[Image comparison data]
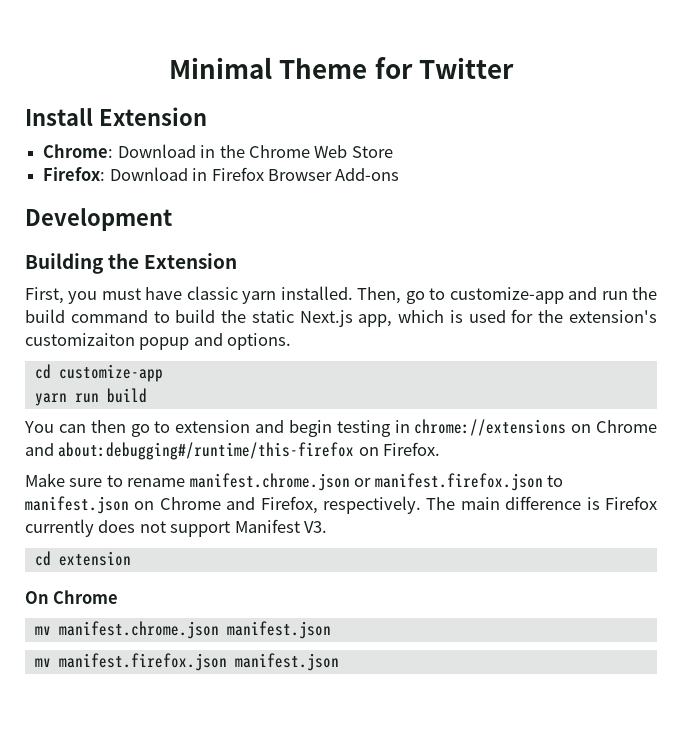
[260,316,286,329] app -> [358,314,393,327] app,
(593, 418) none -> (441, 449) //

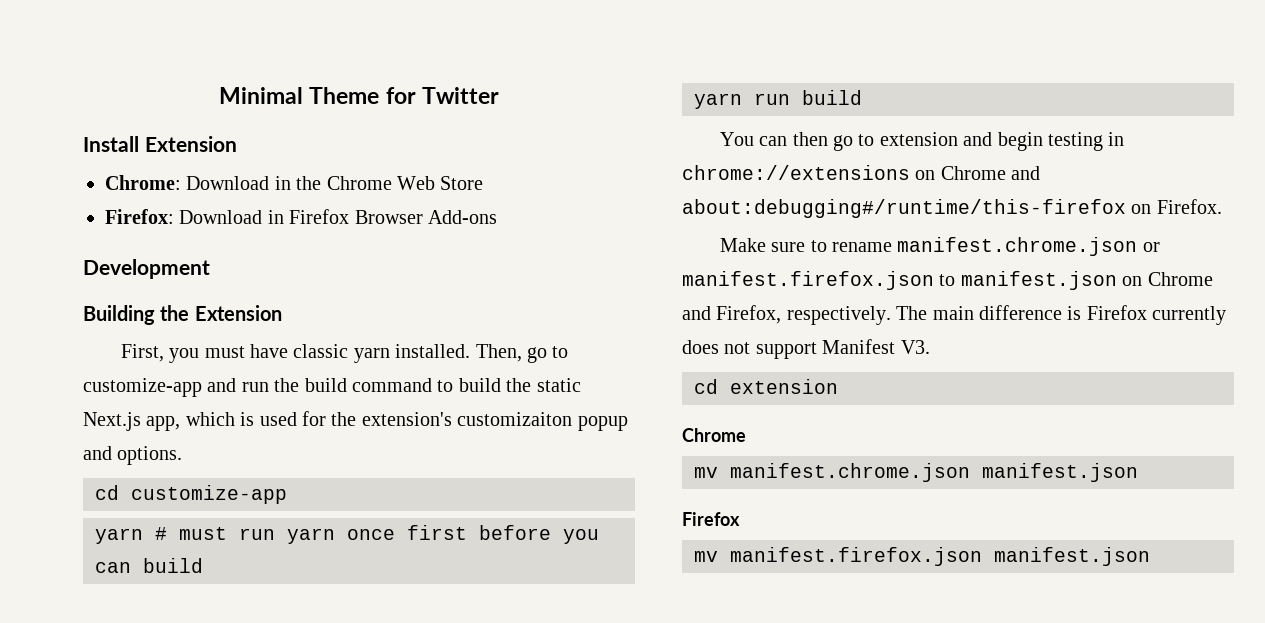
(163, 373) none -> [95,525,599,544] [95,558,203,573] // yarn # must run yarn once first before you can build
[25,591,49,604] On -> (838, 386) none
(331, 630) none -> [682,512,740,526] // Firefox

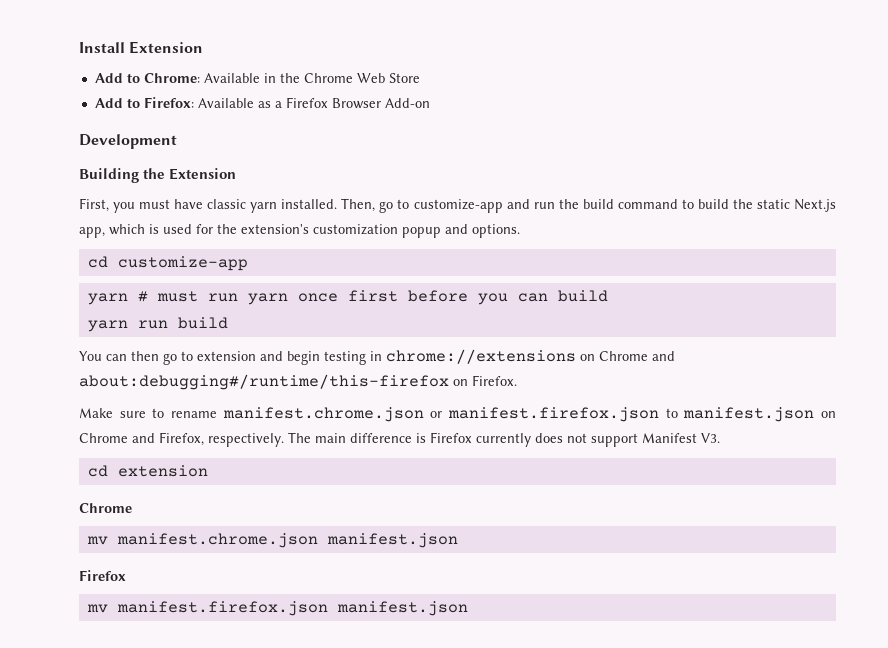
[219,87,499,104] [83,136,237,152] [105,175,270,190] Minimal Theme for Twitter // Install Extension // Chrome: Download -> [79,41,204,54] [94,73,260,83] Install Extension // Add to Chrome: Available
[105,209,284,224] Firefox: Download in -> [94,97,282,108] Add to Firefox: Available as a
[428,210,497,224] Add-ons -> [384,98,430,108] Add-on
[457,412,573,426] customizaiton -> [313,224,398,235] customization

HOW TO COMPLETE THIS TASK
Leaving out every picture, repeat the records above exactly as they stand.

SOLUTION TO THE EXERCISE
[260,316,286,329] app -> [358,314,393,327] app,
(593, 418) none -> (441, 449) //

(163, 373) none -> [95,525,599,544] [95,558,203,573] // yarn # must run yarn once first before you can build
[25,591,49,604] On -> (838, 386) none
(331, 630) none -> [682,512,740,526] // Firefox

[219,87,499,104] [83,136,237,152] [105,175,270,190] Minimal Theme for Twitter // Install Extension // Chrome: Download -> [79,41,204,54] [94,73,260,83] Install Extension // Add to Chrome: Available
[105,209,284,224] Firefox: Download in -> [94,97,282,108] Add to Firefox: Available as a
[428,210,497,224] Add-ons -> [384,98,430,108] Add-on
[457,412,573,426] customizaiton -> [313,224,398,235] customization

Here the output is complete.